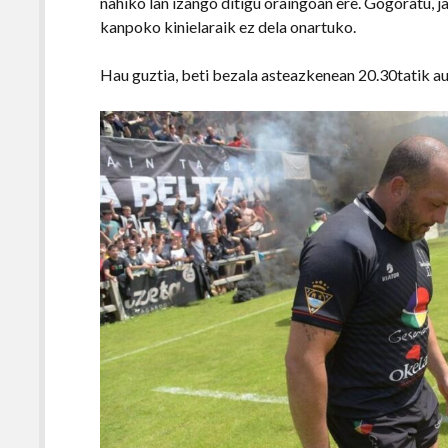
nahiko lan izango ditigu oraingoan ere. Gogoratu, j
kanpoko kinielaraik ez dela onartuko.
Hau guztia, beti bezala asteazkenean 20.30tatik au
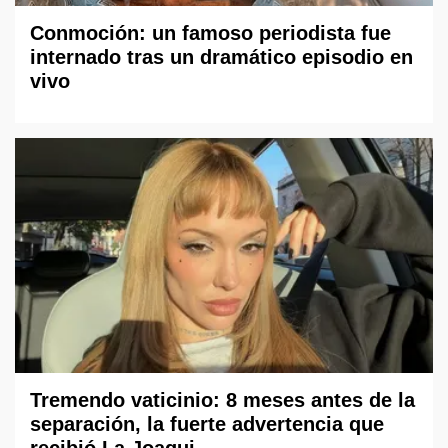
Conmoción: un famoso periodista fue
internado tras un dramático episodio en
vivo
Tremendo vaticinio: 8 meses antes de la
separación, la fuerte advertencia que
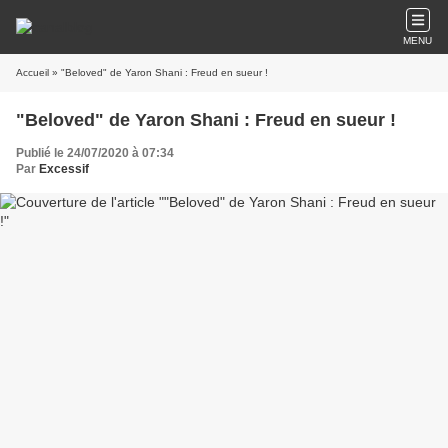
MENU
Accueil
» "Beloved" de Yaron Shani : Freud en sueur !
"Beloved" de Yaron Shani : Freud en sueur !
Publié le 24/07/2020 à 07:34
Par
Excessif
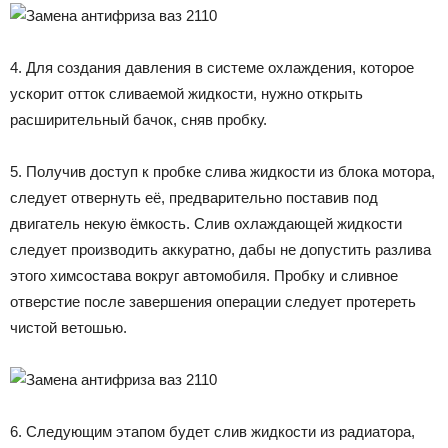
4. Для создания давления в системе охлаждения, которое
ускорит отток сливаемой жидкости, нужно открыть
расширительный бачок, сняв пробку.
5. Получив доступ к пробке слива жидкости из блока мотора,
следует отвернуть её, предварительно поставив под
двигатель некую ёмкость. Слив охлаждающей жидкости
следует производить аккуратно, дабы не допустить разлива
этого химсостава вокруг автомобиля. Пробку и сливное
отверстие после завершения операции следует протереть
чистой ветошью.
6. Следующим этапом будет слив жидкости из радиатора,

· · · ·

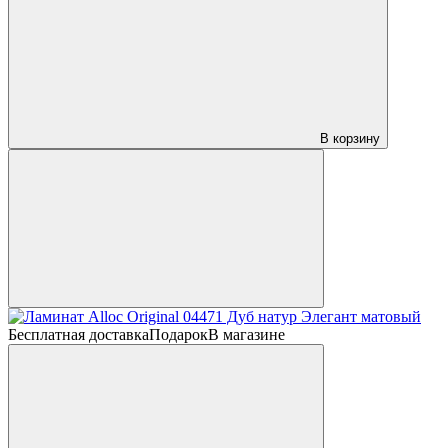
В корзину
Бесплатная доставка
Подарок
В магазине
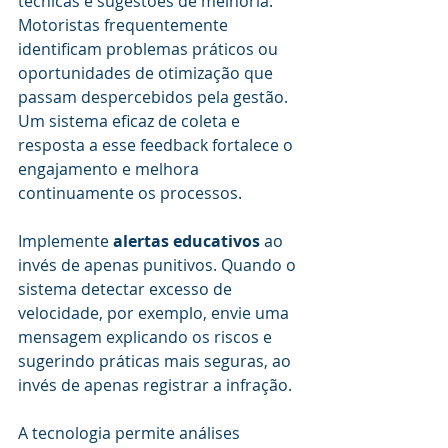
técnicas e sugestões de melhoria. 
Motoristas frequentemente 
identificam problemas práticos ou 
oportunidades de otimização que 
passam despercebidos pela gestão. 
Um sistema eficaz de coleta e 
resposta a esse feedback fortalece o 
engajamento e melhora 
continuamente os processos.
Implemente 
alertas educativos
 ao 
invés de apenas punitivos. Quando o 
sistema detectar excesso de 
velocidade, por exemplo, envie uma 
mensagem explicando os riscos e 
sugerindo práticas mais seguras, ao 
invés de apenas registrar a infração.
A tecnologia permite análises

· · · ·

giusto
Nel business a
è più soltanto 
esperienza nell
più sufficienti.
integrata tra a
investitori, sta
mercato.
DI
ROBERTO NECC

· · · ·

Each line that holds the word "apenas" should be extracted from the records.

invés de apenas punitivos. Quando o 
invés de apenas registrar a infração.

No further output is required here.